Last Updated on July 22, 2020
When you’re an absolute beginner it can be very confusing. Frustratingly so.
Even ideas that seem so simple in retrospect are alien when you first encounter them. There’s a whole new language to learn.
I recently received this question:
So using the iris exercise as an example if I were to pluck a flower from my garden how would I use the algorithm to predict what it is?
It’s a great question.
In this post I want to give a gentle introduction to predictive modeling.
1. Sample Data
Data is information about the problem that you are working on.
Imagine we want to identify the species of flower from the measurements of a flower.
The data is comprised of four flower measurements in centimeters, these are the columns of the data.
Each row of data is one example of a flower that has been measured and it’s known species.
The problem we are solving is to create a model from the sample data that can tell us which species a flower belongs to from its measurements alone.
2. Learn a Model
This problem described above is called supervised learning.
The goal of a supervised learning algorithm is to take some data with a known relationship (actual flower measurements and the species of the flower) and to create a model of those relationships.
In this case the output is a category (flower species) and we call this type of problem a classification problem. If the output was a numerical value, we would call it a regression problem.
The algorithm does the learning. The model contains the learned relationships.
The model itself may be a handful of numbers and a way of using those numbers to relate input (flower measurements in centimeters) to an output (the species of flower).
We want to keep the model after we have learned it from our sample data.

#### [INFORMATION SUPPLIED]
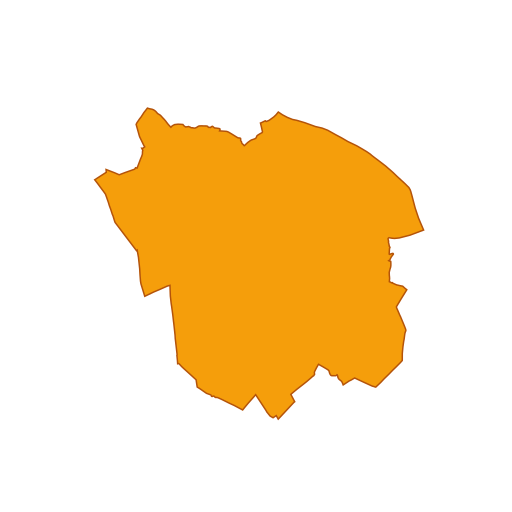 Chau Thanh, Can Tho, Vietnam (Natural Earth projection), rotated 28°
{"feature_id": "81297802B15585210216113", "entity_name": "Chau Thanh", "entity_type": "district", "adm_level": 2, "iso_a3": "VNM", "parent_name": "Vietnam", "parent_adm1": "Can Tho", "projection": "natural_earth1", "projection_center": [105.82, 10.223], "detail": "fine", "context": "isolated", "style": "filled", "palette": "amber", "viewbox_px": 512, "rotation_deg": 28, "n_neighbors": 0, "source": "geoboundaries", "source_scale": "gbopen_adm2", "svg_char_len": 5499}
<svg xmlns="http://www.w3.org/2000/svg" viewBox="0 0 512 512"><g transform="rotate(28 256 256)"><path d="M347.0,390.8L348.8,387.4L352.2,389.6L353.4,385.3L358.2,367.3L358.6,366.5L351.7,361.8L351.9,361.3L353.3,357.8L354.6,354.6L358.0,347.0L359.7,343.1L361.1,339.5L362.1,336.9L362.5,335.7L362.7,335.3L362.9,335.1L363.1,334.8L363.2,334.2L363.2,333.5L363.3,333.1L363.0,332.6L362.3,331.6L362.1,331.0L362.0,330.3L361.9,326.4L362.0,322.6L362.1,322.2L363.0,322.3L367.3,322.4L371.5,322.6L373.5,322.8L373.8,323.0L374.4,323.2L375.9,324.8L376.9,325.6L377.2,325.8L377.7,326.0L378.1,326.2L378.5,326.2L378.8,326.2L379.3,326.0L381.4,324.9L382.4,324.4L382.8,324.0L383.2,323.5L383.3,322.8L383.5,322.8L383.9,323.1L384.6,323.8L385.2,324.6L385.9,325.1L386.5,325.6L387.8,326.0L389.1,326.2L390.4,326.5L390.7,326.7L391.5,327.2L393.5,328.9L397.0,322.5L397.6,321.7L398.0,321.2L400.4,317.4L411.5,316.8L419.7,316.3L421.4,315.9L422.9,315.7L423.3,315.5L425.5,309.0L426.8,304.2L428.7,298.3L430.4,292.4L430.8,291.2L431.8,288.1L433.4,282.8L434.2,279.7L433.9,279.0L431.0,273.5L428.4,267.3L427.4,264.6L427.3,264.3L426.5,262.1L425.8,259.8L424.1,255.3L423.9,254.7L423.8,254.4L423.5,252.9L423.4,251.6L422.7,250.6L422.4,250.3L420.2,248.4L417.8,246.4L412.9,242.4L412.2,241.8L410.8,240.8L408.2,238.7L404.4,235.7L403.8,234.8L404.2,226.9L404.4,223.7L404.5,222.3L405.0,215.0L402.4,214.5L399.7,213.8L397.0,214.6L393.6,215.5L389.5,215.8L389.4,215.8L389.1,215.5L388.8,215.5L388.7,215.6L388.3,216.0L388.2,216.1L387.8,216.1L387.4,216.0L387.1,215.9L386.8,216.0L385.8,216.1L384.5,213.1L384.0,212.3L383.5,211.5L382.8,210.5L381.3,207.9L380.5,204.8L380.1,202.6L379.8,201.8L379.4,200.8L378.7,199.5L378.2,198.6L377.5,197.5L377.4,197.5L377.1,197.5L376.3,197.8L376.1,197.8L375.4,197.8L375.8,197.0L376.0,196.4L375.9,195.3L375.9,193.5L376.1,192.0L376.4,190.3L376.4,189.8L376.1,189.5L375.8,189.4L375.6,189.4L374.3,190.5L373.8,191.2L373.4,191.7L373.1,191.9L372.9,191.9L372.7,191.8L370.4,186.8L370.3,185.6L370.1,185.3L369.6,185.2L369.3,185.0L368.5,184.0L367.0,182.2L366.6,181.8L366.4,181.6L366.3,181.3L366.2,180.8L366.0,180.6L365.8,180.3L364.5,178.9L364.5,178.0L364.7,177.6L364.8,177.4L367.6,176.5L370.0,175.5L374.0,172.8L382.1,165.4L391.7,154.5L391.8,154.4L386.1,149.8L381.8,146.3L374.1,139.0L369.1,133.6L366.1,130.3L362.3,126.3L361.1,125.2L358.9,123.8L358.4,123.6L357.6,123.4L353.3,122.1L348.3,120.8L343.2,119.5L338.0,118.0L333.5,116.9L332.0,116.6L328.2,115.7L323.4,114.9L318.6,114.1L314.1,113.4L311.2,112.9L309.1,112.4L304.8,111.9L298.9,111.6L293.3,111.4L288.2,111.6L283.4,111.8L276.1,111.5L269.2,111.5L260.2,111.3L254.4,112.0L247.7,113.8L236.5,115.4L228.6,117.0L224.1,118.3L218.6,118.9L213.0,118.9L208.1,118.4L207.4,121.9L206.4,124.9L203.9,130.0L202.9,131.3L202.2,132.1L201.8,132.5L201.5,132.5L201.1,132.3L200.9,132.2L200.6,132.4L198.0,136.0L197.5,136.5L200.1,139.4L202.9,142.7L203.2,143.0L203.4,143.3L203.5,143.7L203.5,144.1L203.3,144.4L202.0,146.4L200.9,148.3L200.5,149.2L200.4,149.7L200.6,151.1L200.6,151.8L200.3,152.4L199.9,153.1L197.4,155.8L197.1,156.3L196.7,157.0L195.4,159.7L194.6,162.0L194.0,163.9L193.9,164.1L193.6,164.1L193.1,163.9L192.5,163.6L191.5,163.4L190.8,163.2L190.6,163.1L190.3,162.8L189.4,161.8L189.1,161.7L188.9,161.6L188.4,161.4L188.1,161.1L187.6,159.9L187.1,159.4L186.8,159.4L186.4,159.4L184.7,160.1L184.3,160.1L183.4,160.1L177.7,159.7L173.6,159.5L172.5,159.6L171.5,159.8L169.6,160.6L169.2,160.8L165.1,162.6L165.1,162.3L164.9,161.4L164.8,161.1L164.6,160.8L164.4,160.7L164.2,160.7L163.9,160.7L163.4,160.8L160.4,161.9L159.4,162.4L158.7,162.3L157.8,162.1L156.9,161.9L156.7,161.9L156.5,162.1L156.1,162.5L155.8,162.9L155.7,163.2L155.7,163.7L155.6,163.9L155.4,163.9L155.1,164.0L154.8,164.1L153.8,164.7L153.7,164.7L153.4,164.7L153.2,164.5L152.7,164.4L152.4,164.2L152.1,164.2L150.9,164.6L148.6,165.8L146.7,166.7L144.7,167.9L143.9,169.0L143.2,170.3L142.4,171.4L141.4,172.1L139.9,172.5L138.5,173.2L137.5,173.1L136.5,173.3L135.7,173.3L134.6,174.2L133.2,175.1L131.4,174.9L129.7,174.2L128.1,174.9L125.3,176.2L122.4,178.2L121.6,179.4L120.9,180.5L120.4,182.3L119.5,182.0L116.7,181.0L114.0,179.8L113.0,179.3L110.7,178.4L108.3,177.6L106.1,176.8L104.7,176.5L103.5,176.5L102.2,176.4L100.7,175.8L99.3,175.3L97.1,175.0L95.3,175.2L93.1,175.9L90.7,176.4L89.7,182.0L89.3,186.9L88.8,189.7L88.3,194.4L88.4,196.1L92.3,200.2L96.2,204.3L97.3,205.4L101.3,208.3L104.7,210.8L106.5,211.9L105.5,214.0L104.5,214.5L106.4,215.8L106.8,217.2L107.9,219.4L108.3,221.8L108.5,224.5L109.3,230.7L109.7,234.2L108.2,234.6L108.1,236.3L101.2,243.8L97.1,248.5L92.1,248.9L83.0,250.0L84.5,252.4L81.8,257.2L77.8,264.4L81.8,266.2L86.4,268.4L90.9,270.5L94.1,272.1L100.3,277.8L103.2,280.7L105.7,282.9L109.4,286.5L110.9,287.7L114.8,291.6L115.8,292.5L148.0,307.4L148.3,306.6L152.8,312.3L156.8,318.2L159.3,321.9L162.5,327.2L165.8,332.4L167.5,334.6L169.0,336.1L169.6,336.7L176.7,343.8L182.6,335.8L186.5,331.0L191.8,324.2L193.4,322.7L193.8,322.3L199.2,331.6L203.5,337.9L205.1,340.0L210.4,347.4L214.1,352.8L214.7,353.6L221.7,363.9L223.4,366.7L232.7,380.2L232.7,380.7L235.7,385.2L237.4,387.9L237.9,387.4L238.8,387.3L242.2,388.5L244.7,389.2L249.5,390.4L261.2,393.4L263.2,396.1L265.6,399.3L268.5,399.5L276.7,400.5L280.9,399.9L281.7,400.0L282.2,400.4L282.5,400.7L283.2,400.7L283.5,400.3L284.0,399.8L284.5,399.5L284.8,399.5L285.5,399.7L286.1,399.9L286.6,399.9L287.6,399.4L288.7,399.0L290.1,398.9L293.5,398.7L301.6,398.5L306.9,398.2L316.5,398.2L317.1,395.0L318.2,389.7L320.2,381.4L320.8,378.6L337.4,387.7L338.7,388.6L343.6,390.7L347.0,390.8Z" fill="#f59e0b" stroke="#b45309" stroke-width="1.5"/></g></svg>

#### [PROBLEM DESCRIPTION]
Answer these questions from the text on predictive modeling, one line each.
(a) In what unit are the four flower measurements given?
(b) What is a problem called when its output is a category?
(c) According to the text, what does the model contain?

#### [EXPECTED OUTPUT]
(a) Centimeters.
(b) A classification problem.
(c) The learned relationships.